Saturday, February 20, 2010

Malbec




Sou um poema.

Deixo o lastro roxo nos cantos do mundo
no lábios do mundo, nas curvas do mar
do vinho que ainda desliza pela garganta.

Autrália, Argentina. Uma distância cumprida
no toque de um compasso entre bocas semicerradas.
Deixo o lastro lírico violeta chorando seus álcoois
na vidraça das taças e dos olhos que evito no sonho
e reencontro no desejo da madrugada.

Lúcida mágica de lamparinas e traços nas mãos
que designam destinos superiores.
Somos livres, somos poemas, e nada pode impedir
o encontro dos rios e a navegação por animais rebeldes.
Num compasso ternário danço a distância
entre continentes, roxa, lilás, azul-marinha.

É a voz do romance, no corpo do vinho,
um romance para violoncelo, à luz de uma noite que não termina.

Sunday, February 14, 2010

Encontro

"Die Jungfrau", Gustav Klimt.


Os poetas escrevem cartas para os anjos.

Numa noite, os lábios criaram cristais na opressão do escuro.
O desejo explodiu por cima das flores,
das taças de vinhos e trumpetes
como chuva de exuberância, suco de tangerinas e estrelas cadentes.

Encontros que celebramos. Cantamos.
Flautas, violoncelos, baterias e guitarras, claves e um beijo.
Vejo os caramujos e cigarras entre as folhas do aquário
zunindo orações esquecidas que agora retornam
como um refluxo de correntes quentes e frias, formando erupções marinhas.

Uma festa de frutas e luzes baixas de cores maliciosas,
com intromissões do flugelhorn e de um contrabaixo ligeiro.
No centro do tornado, não há paz -
esquece-se o tornado vendo-o, em estupefação.

Os deuses em orgasmo geram uma sequência de catástrofes
belas e sinuosas, lápis-lazúli num véu sobre o sangue do mundo.
Festas de cetim e vinhos que terminam em estertores de amor
na noite de um verão concebido pela música de titãs luminosos.

Assim os poetas terminam seus relatos aos anjos.

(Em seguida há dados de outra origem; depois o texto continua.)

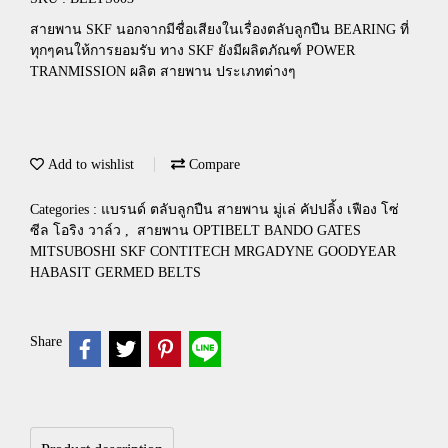
สายพาน SKF นอกจากมีชื่อเสียงในเรื่องตลับลูกปืน BEARING ที่
ทุกๆคนให้การยอมรับ ทาง SKF ยังมีผลิตภัณฑ์ POWER
TRANMISSION ผลิต สายพาน ประเภทต่างๆ
Add to wishlist
Compare
Categories :
แบรนด์ ตลับลูกปืน สายพาน มู่เล่ คัปปลิ้ง เฟือง โซ่
ซีล โอริง วาล์ว
,
สายพาน OPTIBELT BANDO GATES
MITSUBOSHI SKF CONTITECH MRGADYNE GOODYEAR
HABASIT GERMED BELTS
Share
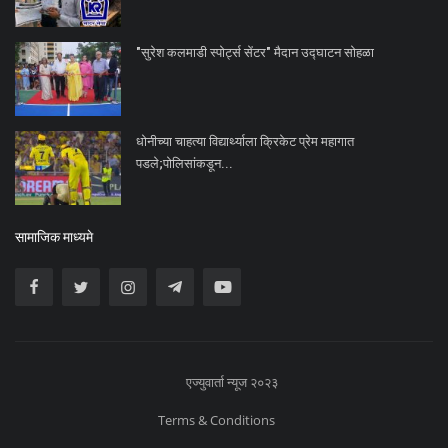
"सुरेश कलमाडी स्पोर्ट्स सेंटर" मैदान उद्घाटन सोहळा
धोनीच्या चाहत्या विद्यार्थ्याला क्रिकेट प्रेम महागात
पडले;पोलिसांकडून...
सामाजिक माध्यमे
एज्युवार्ता न्यूज २०२३
Terms & Conditions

Thursday, February 04, 2010

Florbela




Todos me amam.. e no entanto nenhum indivíduo
me escreve poemas ou cartas, não me trazem as glórias da manhã.
Que espécie de adoração falsa e pequeno-burguesa.
Amam-me como a uma deusa, porque têm de amar,
inevitavelmente, não porque o querem. Mentirosos.

Que amores a admirações são estas que me separam
da doçura e do calor do lar e das fogueiras dos amigos sob a lua?
Que me postam em altares onde
sacrificaram cordeiros e restam frios restos de vela,
onde apenas a lua colhe as lágrimas agridoces
de quando me trazem água benta por padres devassos?

Que falsidades extremas, como quando vêem uma miragem
ou fantasma - incapazes de demonstrar real amor,
apenas medo e furor, como diante de um crepúsculo maligno.
Afastem-se de uma vez, suplico, deixem-me,
não toquem em minhas pétalas com estas ferramentas
cheias de cascas, cimento, lama e restos de comida.
Não se finjam de meus mecenas, de meus adoradores,
meus amigos e amantes, fora toda a gente infame.